Une foresterie à l’envers pour assurer la durabilité de la forêt

«On doit passer du forestier chasseur-cueilleur au forestier sylviculteur, qui cultive la forêt non pas avec un plan mur-à-mur en espérant que la forêt s’adapte, mais avec des objectifs clairs et précis pour chaque unité d’aménagement.»

C’est en ces mots que Guy Lessard, directeur de l’aménagement forestier durable et de la sylviculture au CERFO, le Centre d’enseignement et de recherche en foresterie de Sainte-Foy, est venu proposer aux professeurs et aux étudiants en foresterie de l’UQAT et du Cégep de l’Abitibi-Témiscamingue ce qui pourrait devenir une petite révolution dans l’univers forestier.

Cesser le mur-à-mur

Par sa métaphore, l’ingénieur forestier voulait illustrer qu’au lieu de passer dans la forêt, prélever des arbres et espérer que de nouvelles tiges réussiront à pousser par la suite, les forestiers devraient plutôt profiter de chaque intervention pour s’assurer de laisser derrière soi une régénération de qualité.

«Avant, on avait un traitement mur-à-mur préconisé pour tel ou tel type de forêt et on passait la forêt au scan pour voir où ça pouvait s’appliquer. On passait ensuite au traitement. On s’est alors dit que l’inverse serait probablement plus efficace. On commence par analyser les besoins du forestier et le contexte propre à chaque peuplement, puis on trouve une solution. Une fois la solution bien déterminée, là on trouve le traitement le mieux approprié à chaque situation particulière», a expliqué M. Lessard.

Plus conforme à la nature

À cet égard, le CERFO mise beaucoup sur la coupe progressive irrégulière, la moins connue et la moins utilisée des interventions de ce type. En résumant grossièrement, elle consiste à récolter un peuplement forestier en plusieurs étapes afin de toujours conserver des arbres semenciers, lesquels assureront une nouvelle cohorte de jeunes plants après chaque coupe.

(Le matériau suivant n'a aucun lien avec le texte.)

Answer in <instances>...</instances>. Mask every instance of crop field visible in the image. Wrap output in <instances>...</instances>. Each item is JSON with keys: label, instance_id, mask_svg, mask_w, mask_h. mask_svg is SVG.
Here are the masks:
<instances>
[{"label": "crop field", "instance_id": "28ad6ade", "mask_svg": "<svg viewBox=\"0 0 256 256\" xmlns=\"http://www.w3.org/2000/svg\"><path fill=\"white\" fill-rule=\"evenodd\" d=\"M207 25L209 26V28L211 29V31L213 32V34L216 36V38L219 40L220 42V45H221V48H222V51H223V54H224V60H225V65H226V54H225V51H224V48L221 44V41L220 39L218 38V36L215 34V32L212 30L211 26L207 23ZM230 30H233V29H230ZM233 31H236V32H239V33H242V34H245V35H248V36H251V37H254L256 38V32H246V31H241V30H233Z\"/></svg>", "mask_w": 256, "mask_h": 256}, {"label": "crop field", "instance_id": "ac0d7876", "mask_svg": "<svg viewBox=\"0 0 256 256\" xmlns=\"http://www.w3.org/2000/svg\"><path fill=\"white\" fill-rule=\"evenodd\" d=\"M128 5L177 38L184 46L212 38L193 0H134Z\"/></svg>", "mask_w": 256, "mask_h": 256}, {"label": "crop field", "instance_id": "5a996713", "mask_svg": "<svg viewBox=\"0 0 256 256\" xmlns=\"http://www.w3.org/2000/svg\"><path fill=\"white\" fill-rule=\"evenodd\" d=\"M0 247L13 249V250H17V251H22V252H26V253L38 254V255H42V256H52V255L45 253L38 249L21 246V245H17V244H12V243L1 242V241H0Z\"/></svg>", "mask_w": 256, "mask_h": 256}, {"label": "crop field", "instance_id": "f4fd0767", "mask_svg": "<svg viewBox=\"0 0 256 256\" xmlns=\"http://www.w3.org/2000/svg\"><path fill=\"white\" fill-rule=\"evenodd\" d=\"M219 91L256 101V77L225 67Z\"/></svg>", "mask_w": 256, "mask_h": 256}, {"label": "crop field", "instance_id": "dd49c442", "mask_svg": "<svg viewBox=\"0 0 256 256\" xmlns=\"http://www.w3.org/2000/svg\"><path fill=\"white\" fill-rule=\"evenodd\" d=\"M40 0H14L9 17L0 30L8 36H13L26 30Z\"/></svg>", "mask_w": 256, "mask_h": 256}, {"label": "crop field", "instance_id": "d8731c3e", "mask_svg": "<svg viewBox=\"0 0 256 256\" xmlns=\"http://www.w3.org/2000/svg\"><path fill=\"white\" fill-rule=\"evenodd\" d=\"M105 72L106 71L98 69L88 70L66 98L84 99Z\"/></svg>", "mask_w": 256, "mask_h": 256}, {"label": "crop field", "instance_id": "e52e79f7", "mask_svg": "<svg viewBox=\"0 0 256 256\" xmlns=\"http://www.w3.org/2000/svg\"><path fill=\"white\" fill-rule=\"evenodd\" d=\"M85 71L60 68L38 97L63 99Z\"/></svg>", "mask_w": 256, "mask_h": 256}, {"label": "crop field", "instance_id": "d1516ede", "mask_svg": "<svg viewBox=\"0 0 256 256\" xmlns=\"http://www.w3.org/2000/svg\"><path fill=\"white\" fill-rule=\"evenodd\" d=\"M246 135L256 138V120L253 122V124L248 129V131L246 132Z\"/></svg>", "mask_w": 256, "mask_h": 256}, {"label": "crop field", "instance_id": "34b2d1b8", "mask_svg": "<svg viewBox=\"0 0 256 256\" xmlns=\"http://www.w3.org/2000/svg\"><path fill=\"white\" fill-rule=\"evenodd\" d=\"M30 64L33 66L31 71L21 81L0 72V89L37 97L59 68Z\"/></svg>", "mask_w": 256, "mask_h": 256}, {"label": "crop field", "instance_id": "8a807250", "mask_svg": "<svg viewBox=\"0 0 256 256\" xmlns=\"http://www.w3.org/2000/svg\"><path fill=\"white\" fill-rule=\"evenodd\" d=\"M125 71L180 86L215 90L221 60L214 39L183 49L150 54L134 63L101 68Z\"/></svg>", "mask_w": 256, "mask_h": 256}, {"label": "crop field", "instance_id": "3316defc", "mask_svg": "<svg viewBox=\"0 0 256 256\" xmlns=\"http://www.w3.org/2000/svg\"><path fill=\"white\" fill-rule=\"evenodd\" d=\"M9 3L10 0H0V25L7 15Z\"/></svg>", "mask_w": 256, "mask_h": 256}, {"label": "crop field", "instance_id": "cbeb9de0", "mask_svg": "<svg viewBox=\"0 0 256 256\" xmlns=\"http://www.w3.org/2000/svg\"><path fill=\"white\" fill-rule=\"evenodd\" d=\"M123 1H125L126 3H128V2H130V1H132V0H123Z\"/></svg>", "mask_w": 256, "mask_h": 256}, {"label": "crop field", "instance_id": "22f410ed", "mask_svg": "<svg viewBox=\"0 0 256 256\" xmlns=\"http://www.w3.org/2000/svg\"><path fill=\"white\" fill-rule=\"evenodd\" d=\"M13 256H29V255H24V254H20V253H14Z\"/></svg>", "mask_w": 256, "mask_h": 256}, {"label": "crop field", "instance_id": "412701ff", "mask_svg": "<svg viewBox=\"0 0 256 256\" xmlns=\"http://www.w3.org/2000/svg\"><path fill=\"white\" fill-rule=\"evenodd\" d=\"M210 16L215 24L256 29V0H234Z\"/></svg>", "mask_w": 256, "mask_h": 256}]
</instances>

«C’est une approche par micropeuplement, donc encore plus méticuleuse que par peuplement entier, a précisé Guy Lessard. L’opérateur d’abatteuse doit donc apprendre à les identifier. C’est plus long et plus complexe, mais c’est aussi plus conforme à ce que fait la nature.»

Se concentrer sur l’avenir

Le CERFO préconise aussi une révolution dans le martelage. À l’heure actuelle, cette étape consiste à marquer les arbres défectueux ou qui grandissent mal afin de les prélever en priorité pour favoriser la croissance des arbres plus prometteurs.

«Ce qu’on propose, c’est du martelage positif, a indiqué M. Lessard. Au lieu de cibler les arbres à couper, le marteleur devrait se concentrer sur les tiges d’avenir à protéger. Une fois ces arbres marqués, c’est alors plus facile pour l’opérateur d’abatteuse. Et le résultat final est similaire.»

Un investissement

L’ingénieur forestier demeure cependant conscient que ce changement de manières de faire risque de susciter un enthousiasme très variable au sein des compagnies forestières. «Oui, cela entraîne des coûts supplémentaires, mais ça permet aussi d’assurer la régénération à très long terme de la ressource forestière. Il faut le voir comme un investissement: on paie plus cher au départ, mais pour avoir du bois de qualité beaucoup plus longtemps», a-t-il fait observer.